• _Extracted entries_:
┌────────

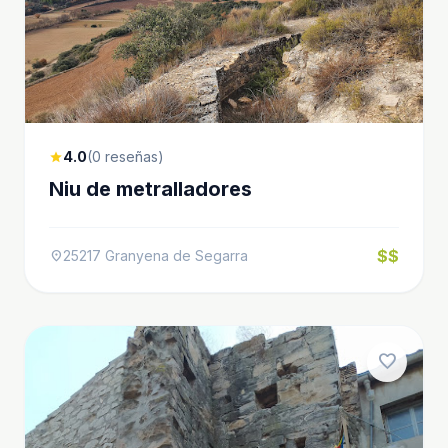
4.0
(0 reseñas)
star
Niu de metralladores
$$
25217 Granyena de Segarra
location_on
favorite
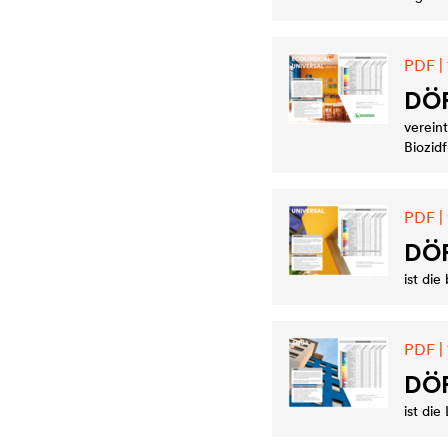
PDF | 
DÖ
verein
Biozidf
PDF | 
DÖ
ist di
PDF | 
DÖ
ist di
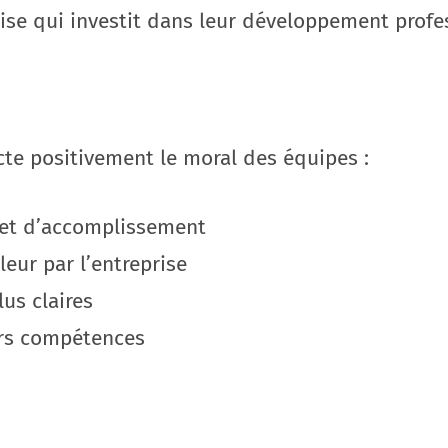
se qui investit dans leur développement profe
te positivement le moral des équipes :
 et d’accomplissement
eur par l’entreprise
lus claires
urs compétences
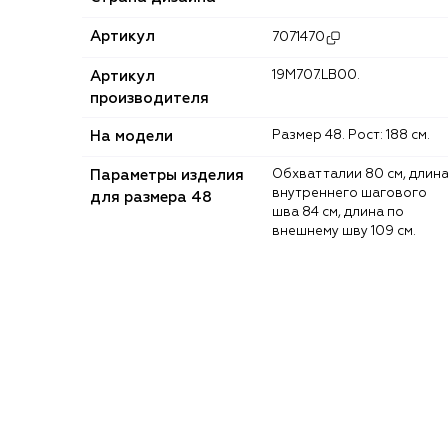
Артикул
7071470
Артикул
19M707.LB00.
производителя
На модели
Размер 48. Рост: 188 см.
Параметры изделия
Обхват талии 80 см, длина
внутреннего шагового
для размера 48
шва 84 см, длина по
внешнему шву 109 см.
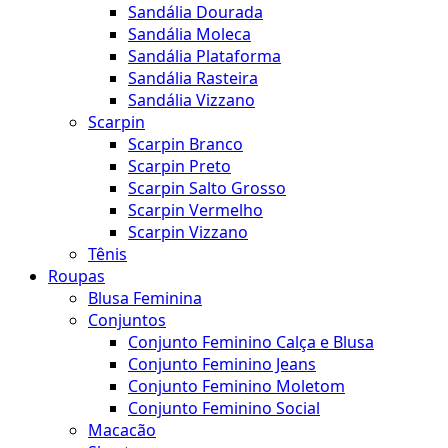
Sandália Dourada
Sandália Moleca
Sandália Plataforma
Sandália Rasteira
Sandália Vizzano
Scarpin
Scarpin Branco
Scarpin Preto
Scarpin Salto Grosso
Scarpin Vermelho
Scarpin Vizzano
Tênis
Roupas
Blusa Feminina
Conjuntos
Conjunto Feminino Calça e Blusa
Conjunto Feminino Jeans
Conjunto Feminino Moletom
Conjunto Feminino Social
Macacão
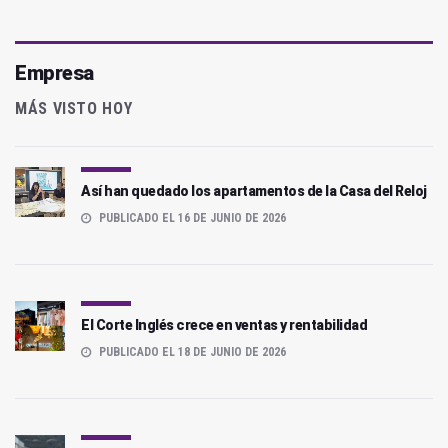
Empresa
MÁS VISTO HOY
Así han quedado los apartamentos de la Casa del Reloj
PUBLICADO EL 16 DE JUNIO DE 2026
El Corte Inglés crece en ventas y rentabilidad
PUBLICADO EL 18 DE JUNIO DE 2026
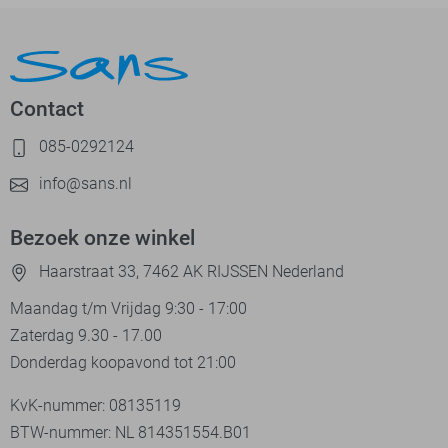
Contact
085-0292124
info@sans.nl
Bezoek onze winkel
Haarstraat 33, 7462 AK RIJSSEN Nederland
Maandag t/m Vrijdag 9:30 - 17:00
Zaterdag 9.30 - 17.00
Donderdag koopavond tot 21:00
KvK-nummer: 08135119
BTW-nummer: NL 814351554.B01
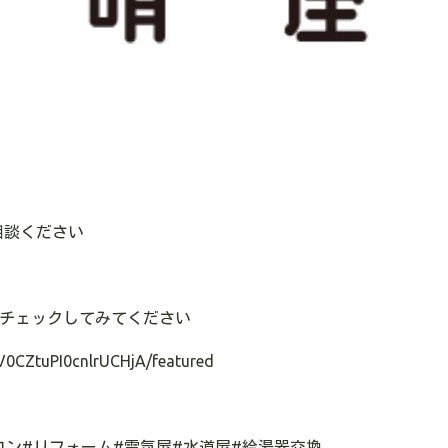
相談ください
のでチェックしてみてください
V0CZtuPI0cnlrUCHjA/featured
コン#リフォーム#電気屋#水道屋#給湯器交換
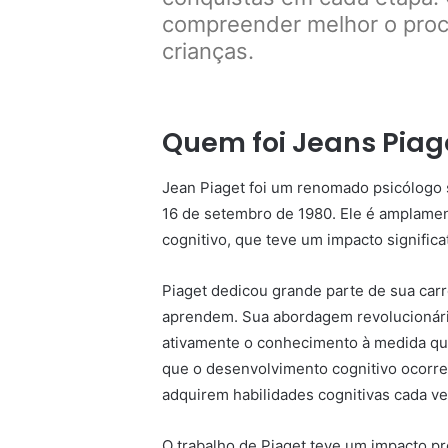
compreender melhor o pro
crianças.
Quem foi Jeans Piag
Jean Piaget foi um renomado psicólogo 
16 de setembro de 1980. Ele é amplamen
cognitivo, que teve um impacto signific
Piaget dedicou grande parte de sua car
aprendem. Sua abordagem revolucionária
ativamente o conhecimento à medida qu
que o desenvolvimento cognitivo ocorre
adquirem habilidades cognitivas cada v
O trabalho de Piaget teve um impacto pro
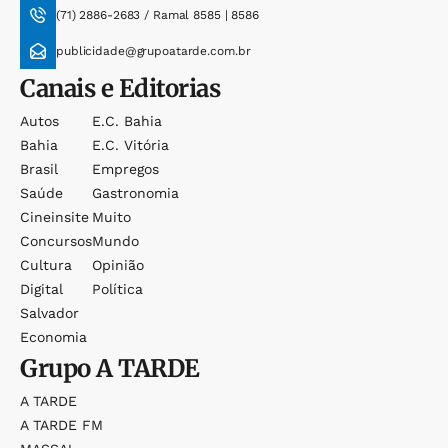
(71) 2886-2683 / Ramal 8585 | 8586
publicidade@grupoatarde.com.br
Canais e Editorias
Autos
E.c. Bahia
Bahia
E.c. Vitória
Brasil
Empregos
Saúde
Gastronomia
Cineinsite
Muito
Concursos
Mundo
Cultura
Opinião
Digital
Política
Salvador
Economia
Grupo
A TARDE
A TARDE
A TARDE FM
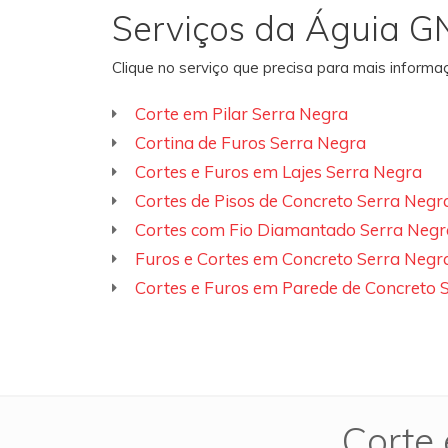
Serviços da Águia G
Clique no serviço que precisa para mais inform
Corte em Pilar Serra Negra
Cortina de Furos Serra Negra
Cortes e Furos em Lajes Serra Negra
Cortes de Pisos de Concreto Serra Negr
Cortes com Fio Diamantado Serra Negr
Furos e Cortes em Concreto Serra Negr
Cortes e Furos em Parede de Concreto 
Corte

└────────

• _Written task_: Scan the entries for the word "cognitivo". Report each line that has it.

• _Answer box_:
cognitivo, que teve um impacto signific
que o desenvolvimento cognitivo ocorre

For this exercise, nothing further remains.